Penggunaan gawang lokasi harus terlebih dahulu dipersiapkan


segala sesuatunya agar saat pembidikan hilal ukuran-ukurannya telah
sesuai dengan data yang telah diperhitungkan sebelumnya. Persiapan
yang diperlukan adalah:
- Pengukuran arah mata angin sekaligus menandainya dengan cat
- Penempatan Gawang Lokasi dan tongkat pembidikannya
- Pengukuran koordinat lokasi (Lintang dan Garis Bujurnya)

Era

berikutnya, pelaksanaan rukyatul hilal menggunakan

peralatan yang makin beragam dan mengikuti perkembangan teknologi


yang bisa dimanfaatkan untuk rukyat. Peralatan yang digunakan a.l:
- GPS (Global Positioning System) untuk mengukur Lintang
dan Bujur lokasi secara lebih akurat.
- Teodolit; alat untuk mengukur ketinggian benda langit
sekaligus posisi azimuthnya secara presisi.
- Teropong/teleskop yang dilengkapi peralatan otomatis yang
bisa melakukan pembidikan benda langit (mis. Bulan) dan
tracking bergerak mengikuti gerak bulan tersebut hingga
menuju ufuk.
- Kamera untuk mengabadikan objek hilal.
- Komputer sebagai penyedia data dan untuk pemrosesan citra
hilal yang tertangkap oleh kamera dan selanjutnya siap
dicetak.
Teodolit dan perangkat pendukungnya ini, kini setia menemani
tim perukyat Kementerian Agama baik pusat maupun Daerah serta
masyarakat luas yang gemar melakukan pengamatan benda langit baik
untuk kepentingan ibadah, penelitian atau sekedar hobi.
Penggunaan alat modern seperti ini dengan data valid dan
model perhitungan yang lebih presisi lebih memberi jaminan akan
ketepatan pembidikan posisi hilal baik menyangkut posisi maupun waktu
nyata (real time) dimana hilal sedang bergerak menuju ufuk

D. PENUTUP
Demikian sekilas tentang Metode dan Praktek Rukyatul Hilal
yang harus dilakukan dengan professional.
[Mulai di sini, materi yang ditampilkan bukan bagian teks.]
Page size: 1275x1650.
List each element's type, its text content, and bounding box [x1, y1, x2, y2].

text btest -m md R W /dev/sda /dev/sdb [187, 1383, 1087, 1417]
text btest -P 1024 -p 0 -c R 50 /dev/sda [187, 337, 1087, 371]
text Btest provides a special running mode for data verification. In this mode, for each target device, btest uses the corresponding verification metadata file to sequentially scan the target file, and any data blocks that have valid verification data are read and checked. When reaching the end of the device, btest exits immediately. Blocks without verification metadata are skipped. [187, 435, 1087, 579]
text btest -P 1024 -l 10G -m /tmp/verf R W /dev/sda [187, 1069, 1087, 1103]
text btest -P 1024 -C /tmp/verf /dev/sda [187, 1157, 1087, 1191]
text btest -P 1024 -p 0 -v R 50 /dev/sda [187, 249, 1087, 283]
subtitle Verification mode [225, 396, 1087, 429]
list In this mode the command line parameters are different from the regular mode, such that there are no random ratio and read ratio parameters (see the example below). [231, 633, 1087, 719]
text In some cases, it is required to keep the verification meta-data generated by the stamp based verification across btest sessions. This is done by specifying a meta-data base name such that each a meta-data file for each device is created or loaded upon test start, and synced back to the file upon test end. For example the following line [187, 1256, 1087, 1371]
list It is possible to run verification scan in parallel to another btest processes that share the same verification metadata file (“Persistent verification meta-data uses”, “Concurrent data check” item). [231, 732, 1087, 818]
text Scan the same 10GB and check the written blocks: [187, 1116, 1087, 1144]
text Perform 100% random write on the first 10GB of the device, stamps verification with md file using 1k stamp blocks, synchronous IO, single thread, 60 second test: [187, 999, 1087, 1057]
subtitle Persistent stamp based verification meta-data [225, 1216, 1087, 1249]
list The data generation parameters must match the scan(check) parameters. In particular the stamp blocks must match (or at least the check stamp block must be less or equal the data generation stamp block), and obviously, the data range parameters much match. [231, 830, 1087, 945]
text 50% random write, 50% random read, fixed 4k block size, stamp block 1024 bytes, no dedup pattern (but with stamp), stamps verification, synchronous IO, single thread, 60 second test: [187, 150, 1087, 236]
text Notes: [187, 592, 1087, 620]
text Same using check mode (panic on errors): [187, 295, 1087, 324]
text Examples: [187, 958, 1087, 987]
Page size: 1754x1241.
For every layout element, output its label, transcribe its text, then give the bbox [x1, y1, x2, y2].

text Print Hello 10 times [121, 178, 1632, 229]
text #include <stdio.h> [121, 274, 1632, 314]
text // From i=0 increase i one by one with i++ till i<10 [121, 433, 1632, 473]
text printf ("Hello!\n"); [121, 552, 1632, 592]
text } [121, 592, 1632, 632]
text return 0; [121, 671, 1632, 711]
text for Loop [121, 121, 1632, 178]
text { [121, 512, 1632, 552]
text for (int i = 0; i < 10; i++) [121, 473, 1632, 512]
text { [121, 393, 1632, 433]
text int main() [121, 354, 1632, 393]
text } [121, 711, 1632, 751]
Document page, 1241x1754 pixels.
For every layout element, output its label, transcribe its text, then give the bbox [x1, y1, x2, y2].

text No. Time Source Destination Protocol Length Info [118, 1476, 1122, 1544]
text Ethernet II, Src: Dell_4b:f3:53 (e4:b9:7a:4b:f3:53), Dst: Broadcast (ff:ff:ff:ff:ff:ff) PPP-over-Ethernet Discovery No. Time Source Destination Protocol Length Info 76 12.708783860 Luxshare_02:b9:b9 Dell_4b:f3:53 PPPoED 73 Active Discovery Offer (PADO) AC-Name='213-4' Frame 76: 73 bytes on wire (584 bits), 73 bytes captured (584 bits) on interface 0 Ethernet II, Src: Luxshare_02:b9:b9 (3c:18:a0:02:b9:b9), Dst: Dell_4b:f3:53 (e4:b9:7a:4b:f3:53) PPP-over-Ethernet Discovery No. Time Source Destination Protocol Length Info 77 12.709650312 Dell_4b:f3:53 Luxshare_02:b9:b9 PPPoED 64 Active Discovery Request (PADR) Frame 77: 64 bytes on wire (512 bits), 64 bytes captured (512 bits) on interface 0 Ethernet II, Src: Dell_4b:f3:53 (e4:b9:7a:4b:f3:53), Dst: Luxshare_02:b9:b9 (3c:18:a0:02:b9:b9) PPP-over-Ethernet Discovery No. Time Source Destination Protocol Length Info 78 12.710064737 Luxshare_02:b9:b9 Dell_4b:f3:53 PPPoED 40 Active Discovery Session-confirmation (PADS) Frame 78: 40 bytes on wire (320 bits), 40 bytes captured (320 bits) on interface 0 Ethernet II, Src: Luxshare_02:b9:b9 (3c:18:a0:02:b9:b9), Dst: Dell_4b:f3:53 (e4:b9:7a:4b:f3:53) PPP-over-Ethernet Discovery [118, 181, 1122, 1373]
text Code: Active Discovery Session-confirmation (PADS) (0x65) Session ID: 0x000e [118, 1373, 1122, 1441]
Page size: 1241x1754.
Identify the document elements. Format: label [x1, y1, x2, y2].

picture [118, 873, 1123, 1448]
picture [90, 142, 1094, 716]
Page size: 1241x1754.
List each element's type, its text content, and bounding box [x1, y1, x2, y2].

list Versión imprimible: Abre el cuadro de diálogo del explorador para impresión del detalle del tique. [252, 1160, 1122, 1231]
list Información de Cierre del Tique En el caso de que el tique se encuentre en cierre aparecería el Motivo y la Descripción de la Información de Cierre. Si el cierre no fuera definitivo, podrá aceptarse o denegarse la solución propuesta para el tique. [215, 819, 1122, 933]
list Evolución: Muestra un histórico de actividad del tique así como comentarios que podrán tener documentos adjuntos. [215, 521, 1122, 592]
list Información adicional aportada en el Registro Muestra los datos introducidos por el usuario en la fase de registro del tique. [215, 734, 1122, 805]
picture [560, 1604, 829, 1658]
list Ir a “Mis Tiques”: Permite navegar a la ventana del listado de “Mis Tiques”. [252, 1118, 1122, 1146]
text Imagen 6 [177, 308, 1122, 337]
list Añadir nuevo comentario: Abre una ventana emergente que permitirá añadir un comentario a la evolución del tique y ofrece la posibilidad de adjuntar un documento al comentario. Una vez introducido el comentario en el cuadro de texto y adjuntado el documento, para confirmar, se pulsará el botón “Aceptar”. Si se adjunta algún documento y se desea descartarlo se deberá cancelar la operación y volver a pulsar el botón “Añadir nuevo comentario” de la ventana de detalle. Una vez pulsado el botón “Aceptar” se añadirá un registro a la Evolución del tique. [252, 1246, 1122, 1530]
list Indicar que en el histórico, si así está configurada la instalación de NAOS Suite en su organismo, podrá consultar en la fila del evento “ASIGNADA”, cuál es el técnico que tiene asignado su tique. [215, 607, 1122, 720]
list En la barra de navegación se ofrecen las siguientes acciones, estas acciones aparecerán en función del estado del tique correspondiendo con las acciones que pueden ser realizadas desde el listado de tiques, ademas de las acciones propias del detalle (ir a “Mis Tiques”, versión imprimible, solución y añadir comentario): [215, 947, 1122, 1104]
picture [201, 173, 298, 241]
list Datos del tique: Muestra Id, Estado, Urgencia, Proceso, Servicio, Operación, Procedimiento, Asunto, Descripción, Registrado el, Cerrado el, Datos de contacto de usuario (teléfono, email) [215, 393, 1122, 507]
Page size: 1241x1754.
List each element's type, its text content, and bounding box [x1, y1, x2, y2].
Sebab tanpa profesionalitas
yang memadai, pengamat bisa terkecoh oleh objek lain yang mirip hilal
yang sesungguhnya bukan hilal, lalu siap atau bahkan minta untuk
disumpah. Inilah yang

harus diperhatikan oleh setiap perukyat agar

sangat berhati-hati dan yakin betul bahwa objek yang ditemukan adalah
benar-benar hilal.
Kesaksian perukyat ini bisa direview secara ilmiah, dimana letak
ketinggian dan azimuth hilal yang diakui terlihat oleh perukyat bisa
diverifikasi secara cermat melalui perhitungan dan penelitian. Apakah
posisi tampak hilal, arah selatan, utara atau tepat diatas matahari
terbenam yang dilihat oleh perukyat tepat atau tidak, juga bentuk hilal
yang teramati apakah telentang, miring ke selatan atau keutara, serta
waktu saat perukyat melihat hilal. Semuanya bisa direka ulang dan
dievaluasi secara ilmiah. Wallahu alam.